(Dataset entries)

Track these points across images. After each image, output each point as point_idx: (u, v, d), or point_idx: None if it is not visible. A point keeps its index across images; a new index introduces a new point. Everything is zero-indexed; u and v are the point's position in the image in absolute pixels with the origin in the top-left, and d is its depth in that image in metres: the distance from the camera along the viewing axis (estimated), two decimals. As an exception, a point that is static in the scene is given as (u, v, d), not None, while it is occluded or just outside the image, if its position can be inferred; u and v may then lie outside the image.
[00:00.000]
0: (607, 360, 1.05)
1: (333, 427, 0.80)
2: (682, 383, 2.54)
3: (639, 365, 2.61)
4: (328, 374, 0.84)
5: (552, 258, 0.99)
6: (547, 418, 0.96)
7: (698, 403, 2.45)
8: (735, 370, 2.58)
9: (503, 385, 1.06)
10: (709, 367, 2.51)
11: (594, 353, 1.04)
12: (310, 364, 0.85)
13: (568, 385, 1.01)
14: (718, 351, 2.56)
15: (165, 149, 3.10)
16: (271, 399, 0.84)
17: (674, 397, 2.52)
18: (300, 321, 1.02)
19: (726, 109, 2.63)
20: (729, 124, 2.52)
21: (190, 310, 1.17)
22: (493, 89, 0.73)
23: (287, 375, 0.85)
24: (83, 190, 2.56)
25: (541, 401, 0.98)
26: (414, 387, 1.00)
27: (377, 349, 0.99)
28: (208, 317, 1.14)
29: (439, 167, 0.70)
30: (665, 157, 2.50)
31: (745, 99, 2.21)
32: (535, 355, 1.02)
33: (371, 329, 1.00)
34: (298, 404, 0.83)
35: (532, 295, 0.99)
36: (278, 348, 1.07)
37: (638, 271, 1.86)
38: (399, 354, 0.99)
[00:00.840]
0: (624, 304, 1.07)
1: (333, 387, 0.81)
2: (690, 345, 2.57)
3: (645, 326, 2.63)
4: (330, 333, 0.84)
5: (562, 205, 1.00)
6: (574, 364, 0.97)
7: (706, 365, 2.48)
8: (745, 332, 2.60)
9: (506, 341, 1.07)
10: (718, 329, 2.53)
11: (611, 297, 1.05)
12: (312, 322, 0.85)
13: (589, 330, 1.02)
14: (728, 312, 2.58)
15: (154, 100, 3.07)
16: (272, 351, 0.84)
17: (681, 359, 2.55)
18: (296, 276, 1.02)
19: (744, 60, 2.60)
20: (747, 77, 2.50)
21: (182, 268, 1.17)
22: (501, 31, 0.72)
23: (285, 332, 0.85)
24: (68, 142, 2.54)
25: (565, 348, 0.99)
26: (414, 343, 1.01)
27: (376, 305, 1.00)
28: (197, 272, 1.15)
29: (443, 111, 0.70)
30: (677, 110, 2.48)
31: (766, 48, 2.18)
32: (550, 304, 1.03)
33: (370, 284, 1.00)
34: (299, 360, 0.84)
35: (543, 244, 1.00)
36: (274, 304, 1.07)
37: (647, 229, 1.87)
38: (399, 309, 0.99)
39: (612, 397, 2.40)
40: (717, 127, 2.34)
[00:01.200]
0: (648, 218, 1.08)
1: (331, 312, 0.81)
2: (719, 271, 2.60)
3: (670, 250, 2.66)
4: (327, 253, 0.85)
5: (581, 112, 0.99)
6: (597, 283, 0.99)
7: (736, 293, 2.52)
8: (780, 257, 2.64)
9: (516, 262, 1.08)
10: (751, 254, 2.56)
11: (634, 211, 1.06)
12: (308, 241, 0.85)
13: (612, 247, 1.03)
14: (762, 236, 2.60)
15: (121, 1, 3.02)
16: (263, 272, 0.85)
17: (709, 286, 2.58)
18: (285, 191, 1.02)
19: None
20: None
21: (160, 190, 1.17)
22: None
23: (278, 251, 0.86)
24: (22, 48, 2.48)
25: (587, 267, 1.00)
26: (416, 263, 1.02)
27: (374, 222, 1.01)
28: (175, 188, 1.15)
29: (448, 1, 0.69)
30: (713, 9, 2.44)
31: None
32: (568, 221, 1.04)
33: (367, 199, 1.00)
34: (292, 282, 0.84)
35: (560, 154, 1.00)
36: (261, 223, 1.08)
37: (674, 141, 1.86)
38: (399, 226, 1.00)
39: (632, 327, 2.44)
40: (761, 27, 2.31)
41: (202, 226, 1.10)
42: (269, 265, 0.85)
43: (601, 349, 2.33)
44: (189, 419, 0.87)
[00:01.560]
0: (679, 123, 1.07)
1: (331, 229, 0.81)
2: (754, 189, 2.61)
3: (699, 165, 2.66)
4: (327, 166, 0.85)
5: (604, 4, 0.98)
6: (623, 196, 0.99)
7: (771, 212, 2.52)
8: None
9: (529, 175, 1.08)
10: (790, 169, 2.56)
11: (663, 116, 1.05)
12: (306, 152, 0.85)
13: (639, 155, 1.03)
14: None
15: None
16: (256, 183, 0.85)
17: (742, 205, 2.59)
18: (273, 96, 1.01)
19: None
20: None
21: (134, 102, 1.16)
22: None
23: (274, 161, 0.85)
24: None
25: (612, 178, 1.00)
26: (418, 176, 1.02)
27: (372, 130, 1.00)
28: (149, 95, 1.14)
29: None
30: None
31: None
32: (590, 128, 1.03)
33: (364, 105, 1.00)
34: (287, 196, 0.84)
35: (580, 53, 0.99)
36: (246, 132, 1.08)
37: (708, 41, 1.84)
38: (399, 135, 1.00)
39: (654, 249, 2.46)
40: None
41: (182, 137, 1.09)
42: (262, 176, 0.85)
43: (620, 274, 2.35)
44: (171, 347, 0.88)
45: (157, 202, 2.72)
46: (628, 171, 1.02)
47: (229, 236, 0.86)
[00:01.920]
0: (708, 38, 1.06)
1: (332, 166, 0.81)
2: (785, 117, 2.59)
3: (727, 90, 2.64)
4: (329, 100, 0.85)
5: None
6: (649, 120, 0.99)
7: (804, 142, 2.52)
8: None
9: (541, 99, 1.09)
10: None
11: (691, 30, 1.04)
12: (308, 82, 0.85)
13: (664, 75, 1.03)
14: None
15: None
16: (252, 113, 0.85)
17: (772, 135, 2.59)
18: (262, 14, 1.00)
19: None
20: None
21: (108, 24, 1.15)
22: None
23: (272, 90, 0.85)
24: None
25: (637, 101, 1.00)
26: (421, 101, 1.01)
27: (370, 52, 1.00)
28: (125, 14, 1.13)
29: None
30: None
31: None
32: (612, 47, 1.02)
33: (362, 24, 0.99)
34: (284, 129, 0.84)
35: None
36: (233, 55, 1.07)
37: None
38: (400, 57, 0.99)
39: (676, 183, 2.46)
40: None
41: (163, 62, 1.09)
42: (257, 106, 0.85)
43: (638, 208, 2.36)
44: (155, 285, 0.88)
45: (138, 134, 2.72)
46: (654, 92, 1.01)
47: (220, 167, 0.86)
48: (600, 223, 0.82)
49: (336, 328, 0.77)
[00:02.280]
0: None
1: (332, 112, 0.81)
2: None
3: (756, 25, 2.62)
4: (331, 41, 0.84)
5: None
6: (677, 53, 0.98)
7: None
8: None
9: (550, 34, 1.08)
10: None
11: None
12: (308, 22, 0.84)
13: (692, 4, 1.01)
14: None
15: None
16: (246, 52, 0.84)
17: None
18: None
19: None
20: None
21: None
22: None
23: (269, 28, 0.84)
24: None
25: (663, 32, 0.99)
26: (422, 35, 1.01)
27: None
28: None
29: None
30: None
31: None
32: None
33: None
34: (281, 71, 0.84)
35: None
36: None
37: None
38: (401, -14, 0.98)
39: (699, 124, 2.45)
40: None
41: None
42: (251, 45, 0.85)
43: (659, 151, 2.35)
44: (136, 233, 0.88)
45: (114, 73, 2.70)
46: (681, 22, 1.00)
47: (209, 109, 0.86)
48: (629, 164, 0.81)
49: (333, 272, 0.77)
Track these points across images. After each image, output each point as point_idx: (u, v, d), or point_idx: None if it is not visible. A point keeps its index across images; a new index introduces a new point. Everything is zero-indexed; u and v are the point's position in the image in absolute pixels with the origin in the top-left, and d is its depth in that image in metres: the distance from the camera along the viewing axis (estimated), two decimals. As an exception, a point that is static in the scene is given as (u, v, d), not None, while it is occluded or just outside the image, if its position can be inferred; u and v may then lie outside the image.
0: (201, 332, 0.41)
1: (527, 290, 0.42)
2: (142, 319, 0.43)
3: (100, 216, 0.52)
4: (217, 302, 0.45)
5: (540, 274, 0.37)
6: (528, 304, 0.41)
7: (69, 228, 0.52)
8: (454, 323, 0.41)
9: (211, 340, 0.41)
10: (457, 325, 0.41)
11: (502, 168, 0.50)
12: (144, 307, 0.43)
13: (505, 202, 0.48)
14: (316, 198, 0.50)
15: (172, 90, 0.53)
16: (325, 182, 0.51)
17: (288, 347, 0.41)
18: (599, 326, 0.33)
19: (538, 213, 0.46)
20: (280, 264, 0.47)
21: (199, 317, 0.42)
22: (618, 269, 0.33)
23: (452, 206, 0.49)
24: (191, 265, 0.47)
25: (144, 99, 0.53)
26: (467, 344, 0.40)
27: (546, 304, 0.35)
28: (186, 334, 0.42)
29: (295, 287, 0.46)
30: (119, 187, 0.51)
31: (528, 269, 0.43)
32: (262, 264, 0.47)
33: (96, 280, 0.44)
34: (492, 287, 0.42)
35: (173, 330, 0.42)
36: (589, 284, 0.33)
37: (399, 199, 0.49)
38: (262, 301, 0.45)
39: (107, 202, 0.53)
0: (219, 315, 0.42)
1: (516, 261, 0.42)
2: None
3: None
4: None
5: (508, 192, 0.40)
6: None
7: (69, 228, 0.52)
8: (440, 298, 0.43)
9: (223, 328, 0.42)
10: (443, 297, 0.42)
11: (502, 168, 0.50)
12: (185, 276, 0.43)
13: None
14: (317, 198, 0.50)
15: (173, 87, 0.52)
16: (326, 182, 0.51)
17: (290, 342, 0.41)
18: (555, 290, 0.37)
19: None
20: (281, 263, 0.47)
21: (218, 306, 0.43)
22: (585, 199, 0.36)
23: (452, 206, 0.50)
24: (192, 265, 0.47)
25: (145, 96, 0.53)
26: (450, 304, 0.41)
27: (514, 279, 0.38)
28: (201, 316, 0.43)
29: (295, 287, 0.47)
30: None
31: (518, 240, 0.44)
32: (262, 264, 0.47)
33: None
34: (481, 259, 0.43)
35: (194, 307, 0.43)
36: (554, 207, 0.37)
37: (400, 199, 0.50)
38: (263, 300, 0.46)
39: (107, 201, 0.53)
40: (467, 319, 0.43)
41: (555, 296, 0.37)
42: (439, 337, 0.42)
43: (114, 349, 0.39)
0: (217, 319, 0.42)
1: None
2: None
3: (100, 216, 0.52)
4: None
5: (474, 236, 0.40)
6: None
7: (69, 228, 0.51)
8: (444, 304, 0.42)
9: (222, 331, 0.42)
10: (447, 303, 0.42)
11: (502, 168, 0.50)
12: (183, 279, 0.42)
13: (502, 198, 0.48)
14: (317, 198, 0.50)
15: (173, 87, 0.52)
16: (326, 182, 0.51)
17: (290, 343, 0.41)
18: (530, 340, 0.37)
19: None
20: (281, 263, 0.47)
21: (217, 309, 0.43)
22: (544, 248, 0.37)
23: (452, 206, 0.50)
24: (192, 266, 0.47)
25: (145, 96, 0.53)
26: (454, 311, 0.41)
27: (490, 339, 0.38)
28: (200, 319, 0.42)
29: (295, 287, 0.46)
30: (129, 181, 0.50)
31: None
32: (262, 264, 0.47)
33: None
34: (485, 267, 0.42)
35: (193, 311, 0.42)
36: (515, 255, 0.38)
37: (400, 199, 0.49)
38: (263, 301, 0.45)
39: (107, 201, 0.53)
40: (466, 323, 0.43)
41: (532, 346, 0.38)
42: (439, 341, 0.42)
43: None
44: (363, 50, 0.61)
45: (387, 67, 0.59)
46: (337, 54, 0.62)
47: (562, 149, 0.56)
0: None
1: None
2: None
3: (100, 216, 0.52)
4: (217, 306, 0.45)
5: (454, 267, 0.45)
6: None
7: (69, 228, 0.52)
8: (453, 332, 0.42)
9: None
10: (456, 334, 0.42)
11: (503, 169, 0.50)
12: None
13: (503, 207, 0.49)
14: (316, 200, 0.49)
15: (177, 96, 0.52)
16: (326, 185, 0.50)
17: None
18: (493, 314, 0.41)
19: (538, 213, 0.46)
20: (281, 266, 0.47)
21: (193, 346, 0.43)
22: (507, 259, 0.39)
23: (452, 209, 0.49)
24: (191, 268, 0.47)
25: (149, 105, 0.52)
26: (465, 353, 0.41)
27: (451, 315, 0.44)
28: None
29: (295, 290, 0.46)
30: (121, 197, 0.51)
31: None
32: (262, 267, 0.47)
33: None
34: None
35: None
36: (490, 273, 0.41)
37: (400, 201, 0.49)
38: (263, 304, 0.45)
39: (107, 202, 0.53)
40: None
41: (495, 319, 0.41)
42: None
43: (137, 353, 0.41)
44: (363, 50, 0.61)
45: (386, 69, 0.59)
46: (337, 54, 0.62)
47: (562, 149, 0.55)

▶ [Exercise prompt]:
Beginning with the very first line of the records above, please retype each line through the one that has "13: (568, 385, 1.01)", and add nothing.

▶ [Response to the exercise]:
Track these points across images. After each image, output each point as point_idx: (u, v, d), or point_idx: None if it is not visible. A point keeps its index across images; a new index introduces a new point. Everything is zero-indexed; u and v are the point's position in the image in absolute pixels with the origin in the top-left, and d is its depth in that image in metres: the distance from the camera along the viewing axis (estimated), two decimals. As an exception, a point that is static in the scene is given as (u, v, d), not None, while it is occluded or just outside the image, if its position can be inferred; u and v may then lie outside the image.
[00:00.000]
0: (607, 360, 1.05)
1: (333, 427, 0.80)
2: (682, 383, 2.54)
3: (639, 365, 2.61)
4: (328, 374, 0.84)
5: (552, 258, 0.99)
6: (547, 418, 0.96)
7: (698, 403, 2.45)
8: (735, 370, 2.58)
9: (503, 385, 1.06)
10: (709, 367, 2.51)
11: (594, 353, 1.04)
12: (310, 364, 0.85)
13: (568, 385, 1.01)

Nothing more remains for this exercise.